Postby winston » Fri Jul 31, 2015 6:46 am

Retail sector poised for growth by Imogene Wong

Hang Lung Properties (0101) chairman Ronnie Chan Chi-chung said the local retail market is healthy, but it could have performed better had local people been more hospitable, not hostile toward mainland visitors.

"The retail market [in Hong Kong] is not too bad, but it could and should be better. We have ourselves to blame," said Chan, who also chairs Hang Lung Group (0010).

Still, he expects Hang Lung's shopping malls in Hong Kong to record a higher rental growth next year, with the opening in Causeway Bay later this year of the flagship H&M store and other renovation schemes.
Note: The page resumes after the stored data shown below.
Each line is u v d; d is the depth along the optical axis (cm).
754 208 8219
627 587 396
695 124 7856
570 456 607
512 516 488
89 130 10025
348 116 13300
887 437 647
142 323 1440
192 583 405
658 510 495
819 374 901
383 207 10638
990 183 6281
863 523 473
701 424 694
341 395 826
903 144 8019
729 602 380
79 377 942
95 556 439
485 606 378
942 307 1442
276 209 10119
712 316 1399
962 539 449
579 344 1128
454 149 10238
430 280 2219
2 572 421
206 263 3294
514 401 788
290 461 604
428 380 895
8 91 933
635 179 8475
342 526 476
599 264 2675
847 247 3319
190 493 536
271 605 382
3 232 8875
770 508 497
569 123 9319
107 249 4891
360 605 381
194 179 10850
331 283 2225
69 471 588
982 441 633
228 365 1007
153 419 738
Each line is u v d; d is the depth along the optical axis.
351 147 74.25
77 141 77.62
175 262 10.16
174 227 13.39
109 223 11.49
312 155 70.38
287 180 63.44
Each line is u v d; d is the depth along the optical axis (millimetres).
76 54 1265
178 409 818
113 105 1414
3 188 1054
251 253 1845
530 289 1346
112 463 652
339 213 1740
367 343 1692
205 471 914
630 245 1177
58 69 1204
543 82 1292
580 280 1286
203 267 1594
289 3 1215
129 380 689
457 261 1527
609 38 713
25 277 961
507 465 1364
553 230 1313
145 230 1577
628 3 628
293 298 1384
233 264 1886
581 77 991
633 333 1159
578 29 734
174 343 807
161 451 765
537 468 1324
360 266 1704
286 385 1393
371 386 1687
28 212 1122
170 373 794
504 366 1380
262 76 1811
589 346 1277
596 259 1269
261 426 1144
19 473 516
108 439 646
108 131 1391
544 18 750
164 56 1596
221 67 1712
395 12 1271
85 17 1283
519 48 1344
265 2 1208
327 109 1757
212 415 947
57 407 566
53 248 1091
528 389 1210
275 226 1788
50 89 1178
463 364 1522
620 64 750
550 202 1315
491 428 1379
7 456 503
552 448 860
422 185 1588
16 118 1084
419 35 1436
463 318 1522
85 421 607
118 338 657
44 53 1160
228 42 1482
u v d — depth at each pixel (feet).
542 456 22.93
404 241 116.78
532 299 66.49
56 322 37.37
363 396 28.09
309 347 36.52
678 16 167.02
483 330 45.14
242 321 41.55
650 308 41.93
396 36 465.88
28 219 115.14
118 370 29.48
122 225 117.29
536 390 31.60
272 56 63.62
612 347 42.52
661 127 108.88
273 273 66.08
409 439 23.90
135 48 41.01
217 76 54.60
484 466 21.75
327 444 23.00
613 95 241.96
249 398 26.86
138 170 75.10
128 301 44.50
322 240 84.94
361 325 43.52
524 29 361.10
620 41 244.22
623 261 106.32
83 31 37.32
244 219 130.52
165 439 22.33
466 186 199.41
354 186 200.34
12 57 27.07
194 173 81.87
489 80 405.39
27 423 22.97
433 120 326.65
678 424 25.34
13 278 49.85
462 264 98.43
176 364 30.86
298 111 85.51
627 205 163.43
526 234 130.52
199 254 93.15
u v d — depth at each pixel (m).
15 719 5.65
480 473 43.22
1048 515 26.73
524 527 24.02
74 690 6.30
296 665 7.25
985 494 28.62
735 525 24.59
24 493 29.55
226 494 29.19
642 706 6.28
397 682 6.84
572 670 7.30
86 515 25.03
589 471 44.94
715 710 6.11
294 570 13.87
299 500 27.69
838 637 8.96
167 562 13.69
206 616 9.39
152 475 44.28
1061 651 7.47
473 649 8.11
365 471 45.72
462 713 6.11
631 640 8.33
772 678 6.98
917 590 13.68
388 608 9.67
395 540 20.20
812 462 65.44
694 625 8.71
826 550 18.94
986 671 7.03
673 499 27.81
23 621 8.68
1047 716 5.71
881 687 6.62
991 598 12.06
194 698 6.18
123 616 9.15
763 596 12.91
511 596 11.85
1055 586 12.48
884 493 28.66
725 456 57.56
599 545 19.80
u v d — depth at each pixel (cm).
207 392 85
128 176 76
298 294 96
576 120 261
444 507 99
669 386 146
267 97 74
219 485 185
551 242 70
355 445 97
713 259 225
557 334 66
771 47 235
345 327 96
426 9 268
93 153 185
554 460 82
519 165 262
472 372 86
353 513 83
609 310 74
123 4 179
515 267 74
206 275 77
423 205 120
The group's net profit in the first half of this year fell 11.7 percent to HK$2.84 billion from a year earlier, mainly due to property sales which slumped 17 percent to HK$745 million. Underlying net profit dropped 1.4 percent to HK$2.45 billion.

More than 80 percent of turnover came from property leasing totalling HK$3.86 billion, up 9 percent from a year earlier. Seven malls and grade A offices in the mainland contributed HK$2.12 billion, up 10 percent from a year earlier.

Chan cited "real pressure" posed by negative rental reversion in its shopping malls outside Shanghai.

He said consumer sentiment in the mainland remains weak and growth prospects are not promising. But Hang Lung won't downgrade its malls to cater to the mid-end market, he said.

"We shouldn't go down and bump into a lot more competitors. It is time to stay high, or even higher" to attract top brands, he said.

Managing director Philip Chen Nan- lok said one of the group's top-end tenants is asking for more space. The group plans to invest HK$1.3 billion to upgrade its two malls in Shanghai, a move with a payback period of about four years.

A new mall, Olympia 66 in Dalian, will open this year.